Both of these books are written by Pat Schwiebert. They are really lovely and I hope to read them to my Rainbow (fingers crossed) that all ends well in a couple of weeks time!


----------



## tweedy

with all of my losses i would not of had my daughter, or this ongoing pregnancy, if I hadn't of lost them, so i don't think i will ever mention it, until they are old enough to be going through it themselves, possibly in their late teens. 

i don't want my daughter to feel like she wasn't meant to be, or a replacement for someone else, as i feel the total opposite, i am at peace with my losses because i would not have her otherwise.

i am sure it is different to have actually held and named your baby, or for it to be a good gap between them, but because of my circumstances i don't think i will share it.

i do have certificates on the wall, as i named stars for all my angel babies, so if they ever ask, i will be open and honest, but it's not like they would have had any extra siblings in the family, so i don't want them to be feeling the loss.

i do have friends who have had a sibling die before they were born and they have photos and wee keepsakes from them, their parents just talked about their brother as if he was always part of the family and when queried, even at a young age, they just said that's joe, he died before i was born, so natural.


----------



## cupcakemomma

I just want to let you know that I am so sorry for your loss. One of my close friends's baby passed away just after birth, due to Trisomy 13. I don't know how I would handle the situation with your son, I'm sure whatever you choose to do will be best :)


----------



## fides

i'm so sorry for your loss.

we plan to tell our rainbow baby about his/her missing sibling, and i suppose when we feel it's the right time, we will - i just don't have a plan yet. 



shelleney said:


> So sorry for your loss.
> I will explain in simple terms, that they shouldve had an older brother or sister, but they died in Mummy's tummy.

I think that's a good idea - probably how we'll end up saying it.



AfterAbigail said:


> We have brought two excellent children's books in preparation for this:
> 1. "We were gonna have a baby, but we had an angel instead" and
> 2. "Someone came before you"
> Both of these books are written by Pat Schwiebert. They are really lovely and I hope to read them to my Rainbow (fingers crossed) that all ends well in a couple of weeks time!

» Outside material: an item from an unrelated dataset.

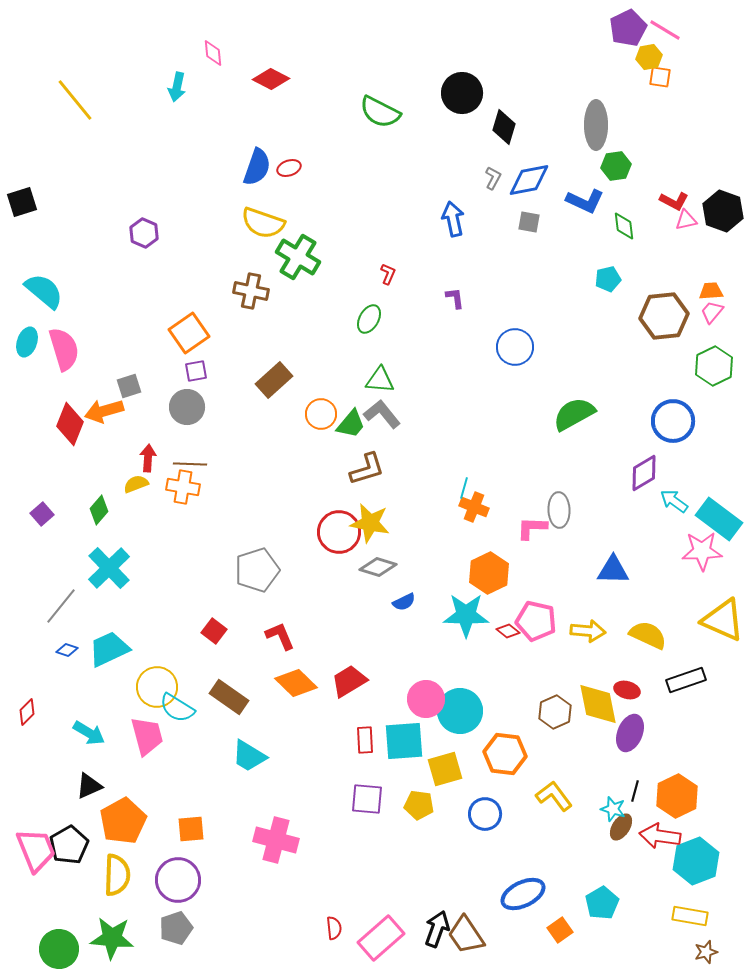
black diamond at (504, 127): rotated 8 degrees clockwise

These sound like good books - i will certainly need to check them out - thanks!!


----------



## srm0421

I haven't shared my early m/c with the boys but they knew I was pg with Gage and so we told them right away. They do not know the extent of what he had just that he was sick. Since we plan to celebrate Gage's birthday yearly the boys know it is on my mom's b-day and the day before Daddy's so it will be a part of our lives when this baby comes. I think we will just celebrate it until s/he is old enough to ask whose b-day we are celebrating. I gave birth to Gage in August and he was due in October and we didn't get pg until Feb so I do not think there is a worry that if I had Gage s/he would not be here but I think it is a personal decision that you will have to address when you think the time is right.


----------